Sidebar: Assessing Gene Function in Real Time
One of the challenges in RNAi research is choosing an appropriate robust cell-based functional assay for obtaining important information about the phenotypic effect of targeted gene knockdown, discriminating off-target and toxic effects. Both off-target interactions and toxicity are an inherent part of the RNAi approach, dependent on the RNAi target sequence, concentration, and cell type used.
In a new application note (“Using the xCELLigence™ System for Functional Genomics: Assessing Gene Function in Real Time”), investigators from Roche Applied Science describe use of the instrument, which allows for label-free continuous monitoring of changes in cell phenotype using microelectrodes to record electrical impedance, for assessing RNAi-mediated knockdown of gene function.
Cells were seeded in standard 96-well microplates, manufactured with integrated microelectronic sensor arrays called E-Plates 96. The interaction of cells with the electronic biosensors generates cell-to-electrode impedance responses, measuring many aspects of cell status, including cell number, cell viability, cell morphology, and the quality of cell attachment. Real-time, continuous measurement results in uninterrupted documentation of cell phenotype by producing time-dependent cell response profiles (TCRPs), according to the Roche team, who add that TCRPs provide predictive information about how cells and cellular pathways are responding in vitro.
Kinetic information revealed by TCRPs can discriminate siRNA-mediated off-target and toxic effects. The focus in this application note was on several genes implicated in the mitotic pathway.
HeLa and A549 cells, obtained from ATCC, were maintained in DMEM media with 10% FBS and 1% penicillin and streptomycin, at +37ºC with 5% CO2. Cell attachment, spreading, and proliferation were continuously monitored every 30 minutes on E-Plates 96 using the xCELLigence system.
The electronic readout of cell-sensor impedance is displayed continuously in real-time as the cell index (CI). The CI value at each time point is defined as Rn-Rb/Rb, where Rn is the cell-electrode impedance of the well with the cells, and Rb is the background impedance of the well with media alone.
Assessing Gene Function after Knockdown
To better document the correlation between target gene expression, CI changes, and mitotic arrest, threefold serial diluted KIF11 siRNA (KIF11-7904) was transfected into HeLa cells in E-Plates 96 for cell index measurements, and 16-well chamber slides for quantifying mitotic index; 24 hours post transfection, cells were harvested from E-Plates 96 to quantify KIF11 mRNA levels, or fixed and stained using p-H3 antibody in chamber slides to determine mitotic indices.

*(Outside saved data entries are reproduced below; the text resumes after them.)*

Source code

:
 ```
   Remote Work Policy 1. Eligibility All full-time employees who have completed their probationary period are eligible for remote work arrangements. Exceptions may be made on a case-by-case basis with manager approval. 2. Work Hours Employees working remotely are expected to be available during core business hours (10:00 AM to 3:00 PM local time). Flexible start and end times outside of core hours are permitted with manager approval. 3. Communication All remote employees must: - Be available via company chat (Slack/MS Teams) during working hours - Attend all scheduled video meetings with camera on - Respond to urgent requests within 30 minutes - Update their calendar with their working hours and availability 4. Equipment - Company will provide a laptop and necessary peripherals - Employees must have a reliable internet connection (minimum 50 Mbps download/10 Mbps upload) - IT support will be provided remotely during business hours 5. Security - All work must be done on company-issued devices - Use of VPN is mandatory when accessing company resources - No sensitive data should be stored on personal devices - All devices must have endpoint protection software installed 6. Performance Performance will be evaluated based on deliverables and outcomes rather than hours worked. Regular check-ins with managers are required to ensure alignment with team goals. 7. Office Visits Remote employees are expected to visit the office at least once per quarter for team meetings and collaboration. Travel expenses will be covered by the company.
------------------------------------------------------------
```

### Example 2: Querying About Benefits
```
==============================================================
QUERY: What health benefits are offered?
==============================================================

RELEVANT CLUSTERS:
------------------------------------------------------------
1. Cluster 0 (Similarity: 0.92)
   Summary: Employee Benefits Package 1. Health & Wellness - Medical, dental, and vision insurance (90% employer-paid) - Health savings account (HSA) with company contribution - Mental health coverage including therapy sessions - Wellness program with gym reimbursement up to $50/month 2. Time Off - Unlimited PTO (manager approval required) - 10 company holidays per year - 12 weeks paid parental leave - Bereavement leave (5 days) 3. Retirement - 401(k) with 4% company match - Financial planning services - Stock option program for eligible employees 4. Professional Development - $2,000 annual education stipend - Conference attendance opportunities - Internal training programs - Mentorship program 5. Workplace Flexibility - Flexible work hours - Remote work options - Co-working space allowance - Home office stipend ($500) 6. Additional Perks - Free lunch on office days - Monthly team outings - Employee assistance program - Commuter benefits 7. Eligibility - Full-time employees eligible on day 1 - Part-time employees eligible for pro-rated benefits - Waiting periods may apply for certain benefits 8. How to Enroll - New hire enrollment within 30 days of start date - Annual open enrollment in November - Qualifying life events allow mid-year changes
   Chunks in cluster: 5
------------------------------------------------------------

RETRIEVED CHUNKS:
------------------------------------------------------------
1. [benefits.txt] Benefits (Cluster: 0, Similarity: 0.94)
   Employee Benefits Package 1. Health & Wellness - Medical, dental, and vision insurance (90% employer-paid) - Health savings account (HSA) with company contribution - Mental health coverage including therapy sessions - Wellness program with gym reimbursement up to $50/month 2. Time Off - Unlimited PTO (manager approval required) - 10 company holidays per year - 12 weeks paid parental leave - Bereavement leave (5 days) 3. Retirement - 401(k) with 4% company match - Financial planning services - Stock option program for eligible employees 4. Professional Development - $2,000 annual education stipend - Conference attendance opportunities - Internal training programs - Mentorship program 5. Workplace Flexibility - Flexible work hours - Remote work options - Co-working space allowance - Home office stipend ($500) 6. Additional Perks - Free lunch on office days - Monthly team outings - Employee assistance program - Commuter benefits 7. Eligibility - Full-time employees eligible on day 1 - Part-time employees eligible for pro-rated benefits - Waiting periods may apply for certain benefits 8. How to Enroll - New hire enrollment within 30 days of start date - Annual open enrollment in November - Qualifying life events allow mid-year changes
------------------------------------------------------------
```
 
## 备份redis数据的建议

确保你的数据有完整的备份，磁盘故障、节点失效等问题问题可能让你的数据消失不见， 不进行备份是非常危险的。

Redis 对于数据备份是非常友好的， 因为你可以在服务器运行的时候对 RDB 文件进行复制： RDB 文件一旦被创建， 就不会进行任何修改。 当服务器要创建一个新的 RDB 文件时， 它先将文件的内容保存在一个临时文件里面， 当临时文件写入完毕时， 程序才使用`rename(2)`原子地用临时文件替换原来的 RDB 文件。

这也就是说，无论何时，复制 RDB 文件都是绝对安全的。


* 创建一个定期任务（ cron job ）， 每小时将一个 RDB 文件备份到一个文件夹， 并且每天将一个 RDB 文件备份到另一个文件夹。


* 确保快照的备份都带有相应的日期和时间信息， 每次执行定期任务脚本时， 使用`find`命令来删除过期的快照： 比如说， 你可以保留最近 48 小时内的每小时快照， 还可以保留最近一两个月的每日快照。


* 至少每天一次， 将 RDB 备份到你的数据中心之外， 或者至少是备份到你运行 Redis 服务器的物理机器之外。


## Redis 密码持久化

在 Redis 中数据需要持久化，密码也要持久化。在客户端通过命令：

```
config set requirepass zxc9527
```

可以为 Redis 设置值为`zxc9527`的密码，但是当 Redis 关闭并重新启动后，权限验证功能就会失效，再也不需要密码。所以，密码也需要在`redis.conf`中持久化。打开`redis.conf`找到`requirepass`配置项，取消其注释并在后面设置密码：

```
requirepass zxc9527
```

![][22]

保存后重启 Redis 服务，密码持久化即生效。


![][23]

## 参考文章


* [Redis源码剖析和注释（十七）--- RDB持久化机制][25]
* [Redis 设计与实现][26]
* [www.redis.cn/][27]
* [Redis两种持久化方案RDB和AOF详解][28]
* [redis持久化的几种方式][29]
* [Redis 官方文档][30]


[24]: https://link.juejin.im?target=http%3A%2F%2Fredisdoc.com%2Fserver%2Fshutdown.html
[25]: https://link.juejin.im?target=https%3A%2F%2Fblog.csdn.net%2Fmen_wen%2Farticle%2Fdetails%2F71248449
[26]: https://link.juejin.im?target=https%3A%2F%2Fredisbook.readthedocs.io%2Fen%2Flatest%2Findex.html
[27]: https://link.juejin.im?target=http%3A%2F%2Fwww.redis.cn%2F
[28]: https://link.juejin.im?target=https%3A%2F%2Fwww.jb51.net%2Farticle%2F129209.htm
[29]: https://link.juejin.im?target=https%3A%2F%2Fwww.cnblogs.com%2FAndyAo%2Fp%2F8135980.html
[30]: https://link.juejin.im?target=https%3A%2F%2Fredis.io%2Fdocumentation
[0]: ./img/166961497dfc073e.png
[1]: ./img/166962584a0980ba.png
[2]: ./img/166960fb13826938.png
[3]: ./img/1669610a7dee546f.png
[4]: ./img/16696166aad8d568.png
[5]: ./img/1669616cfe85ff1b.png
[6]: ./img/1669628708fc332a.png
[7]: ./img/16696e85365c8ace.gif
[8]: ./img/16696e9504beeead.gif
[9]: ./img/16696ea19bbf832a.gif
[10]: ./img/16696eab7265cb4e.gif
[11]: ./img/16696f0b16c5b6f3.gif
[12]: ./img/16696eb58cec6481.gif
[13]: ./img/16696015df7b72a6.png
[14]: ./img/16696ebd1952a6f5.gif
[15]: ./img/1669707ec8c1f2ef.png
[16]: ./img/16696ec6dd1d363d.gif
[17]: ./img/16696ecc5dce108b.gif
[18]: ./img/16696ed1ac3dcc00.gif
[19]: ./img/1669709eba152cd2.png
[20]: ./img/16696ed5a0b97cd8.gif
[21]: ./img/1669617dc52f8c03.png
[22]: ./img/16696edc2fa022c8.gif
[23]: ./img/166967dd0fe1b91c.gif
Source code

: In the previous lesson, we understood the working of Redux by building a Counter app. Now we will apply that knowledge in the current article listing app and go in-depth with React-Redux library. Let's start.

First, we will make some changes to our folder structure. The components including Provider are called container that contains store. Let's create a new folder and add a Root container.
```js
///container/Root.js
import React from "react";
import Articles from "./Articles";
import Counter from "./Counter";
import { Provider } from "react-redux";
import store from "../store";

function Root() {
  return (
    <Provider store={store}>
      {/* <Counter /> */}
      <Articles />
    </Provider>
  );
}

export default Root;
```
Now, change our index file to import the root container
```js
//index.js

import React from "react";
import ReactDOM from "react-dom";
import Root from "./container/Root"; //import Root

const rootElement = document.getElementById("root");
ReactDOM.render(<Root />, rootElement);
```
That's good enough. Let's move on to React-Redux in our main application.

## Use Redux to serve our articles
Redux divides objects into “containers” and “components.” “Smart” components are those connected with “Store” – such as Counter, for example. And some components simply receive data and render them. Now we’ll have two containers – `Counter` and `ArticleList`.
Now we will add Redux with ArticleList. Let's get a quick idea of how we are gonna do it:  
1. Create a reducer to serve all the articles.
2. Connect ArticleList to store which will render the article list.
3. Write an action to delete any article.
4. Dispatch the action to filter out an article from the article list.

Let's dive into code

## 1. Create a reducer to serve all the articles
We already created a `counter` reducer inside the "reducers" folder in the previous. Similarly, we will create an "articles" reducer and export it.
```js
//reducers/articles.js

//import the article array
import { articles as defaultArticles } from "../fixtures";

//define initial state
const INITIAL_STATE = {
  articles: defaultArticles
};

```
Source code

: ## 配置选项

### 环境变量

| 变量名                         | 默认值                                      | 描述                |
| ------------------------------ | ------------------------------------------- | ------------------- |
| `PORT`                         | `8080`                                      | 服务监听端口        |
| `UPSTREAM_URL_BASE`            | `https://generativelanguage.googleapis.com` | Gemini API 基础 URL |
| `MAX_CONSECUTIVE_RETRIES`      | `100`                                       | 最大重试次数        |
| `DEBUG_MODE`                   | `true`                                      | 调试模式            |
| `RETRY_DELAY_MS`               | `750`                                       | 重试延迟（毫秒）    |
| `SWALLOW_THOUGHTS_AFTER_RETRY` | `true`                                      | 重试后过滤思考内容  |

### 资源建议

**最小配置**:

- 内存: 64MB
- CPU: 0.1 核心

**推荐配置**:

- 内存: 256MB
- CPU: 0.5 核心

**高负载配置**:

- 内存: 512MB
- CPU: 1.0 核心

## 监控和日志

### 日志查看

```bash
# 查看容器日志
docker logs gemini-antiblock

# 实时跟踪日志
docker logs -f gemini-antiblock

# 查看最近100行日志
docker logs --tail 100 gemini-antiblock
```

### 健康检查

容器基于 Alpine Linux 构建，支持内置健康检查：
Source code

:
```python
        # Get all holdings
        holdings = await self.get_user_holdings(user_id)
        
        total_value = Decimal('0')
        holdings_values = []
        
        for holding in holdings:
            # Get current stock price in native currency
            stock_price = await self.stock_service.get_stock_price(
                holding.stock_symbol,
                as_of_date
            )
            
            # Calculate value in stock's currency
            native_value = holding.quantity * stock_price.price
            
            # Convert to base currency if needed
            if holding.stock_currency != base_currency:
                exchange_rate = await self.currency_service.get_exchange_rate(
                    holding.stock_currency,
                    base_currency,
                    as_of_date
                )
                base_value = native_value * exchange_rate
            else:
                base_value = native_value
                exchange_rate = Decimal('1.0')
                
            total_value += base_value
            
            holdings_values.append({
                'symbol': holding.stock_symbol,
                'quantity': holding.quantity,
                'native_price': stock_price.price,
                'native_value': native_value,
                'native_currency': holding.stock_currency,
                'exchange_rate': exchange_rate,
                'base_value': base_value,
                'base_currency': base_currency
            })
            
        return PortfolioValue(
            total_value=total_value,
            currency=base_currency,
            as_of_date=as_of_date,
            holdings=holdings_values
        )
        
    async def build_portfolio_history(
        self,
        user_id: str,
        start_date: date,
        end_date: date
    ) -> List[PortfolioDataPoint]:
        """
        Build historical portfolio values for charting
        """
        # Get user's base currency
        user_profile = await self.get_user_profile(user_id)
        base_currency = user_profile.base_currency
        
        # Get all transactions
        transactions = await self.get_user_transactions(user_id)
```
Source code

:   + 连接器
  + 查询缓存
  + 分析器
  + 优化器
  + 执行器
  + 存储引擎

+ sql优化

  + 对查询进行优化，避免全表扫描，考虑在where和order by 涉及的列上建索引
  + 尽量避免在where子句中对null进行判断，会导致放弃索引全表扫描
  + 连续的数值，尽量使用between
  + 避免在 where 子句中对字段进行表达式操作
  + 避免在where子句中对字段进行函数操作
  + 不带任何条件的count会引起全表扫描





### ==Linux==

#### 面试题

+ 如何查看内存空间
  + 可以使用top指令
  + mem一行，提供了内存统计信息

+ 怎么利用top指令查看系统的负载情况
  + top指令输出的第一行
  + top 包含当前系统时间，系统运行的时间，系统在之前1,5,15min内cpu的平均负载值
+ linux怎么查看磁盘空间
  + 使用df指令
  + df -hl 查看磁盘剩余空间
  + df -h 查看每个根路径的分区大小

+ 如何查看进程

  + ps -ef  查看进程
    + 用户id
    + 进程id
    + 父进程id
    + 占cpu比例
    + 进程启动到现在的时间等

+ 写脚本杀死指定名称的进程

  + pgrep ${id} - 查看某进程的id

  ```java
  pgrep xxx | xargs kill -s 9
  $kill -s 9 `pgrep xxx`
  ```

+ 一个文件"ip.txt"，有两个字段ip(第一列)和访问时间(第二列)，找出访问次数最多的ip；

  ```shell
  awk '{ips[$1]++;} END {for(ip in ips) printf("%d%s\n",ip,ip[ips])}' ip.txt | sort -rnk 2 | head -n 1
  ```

TCRPs showed time- and concentration-dependent dose response curves, with higher siRNA concentrations producing more CI changes.
The kinetics of CI changes were very similar for the different concentrations of siRNAs. CI values for transfected samples diverged from control samples, starting 9–12 hours post transfection, reaching the lowest level at 24 hours post transfection, before the CI started recovering. CI changes were highly correlated to target mRNA levels and mitotic indices, with higher siRNA concentrations producing more pronounced CI changes, resulting in higher target downregulation and a higher mitotic index.
Interestingly, the Roche scientists note that siRNA transfected at a concentration of 0.01 nM still produced robust CI changes and target downregulation. Similar dose responses were also observed for PLK1-448 and PLK-450 siRNAs, while no dose response was seen for control siRNAs.
The dose-dependent TCRPs obtained allow for the determination of the efficacy of target knockdown on a particular phenotype, explain the Roche researchers.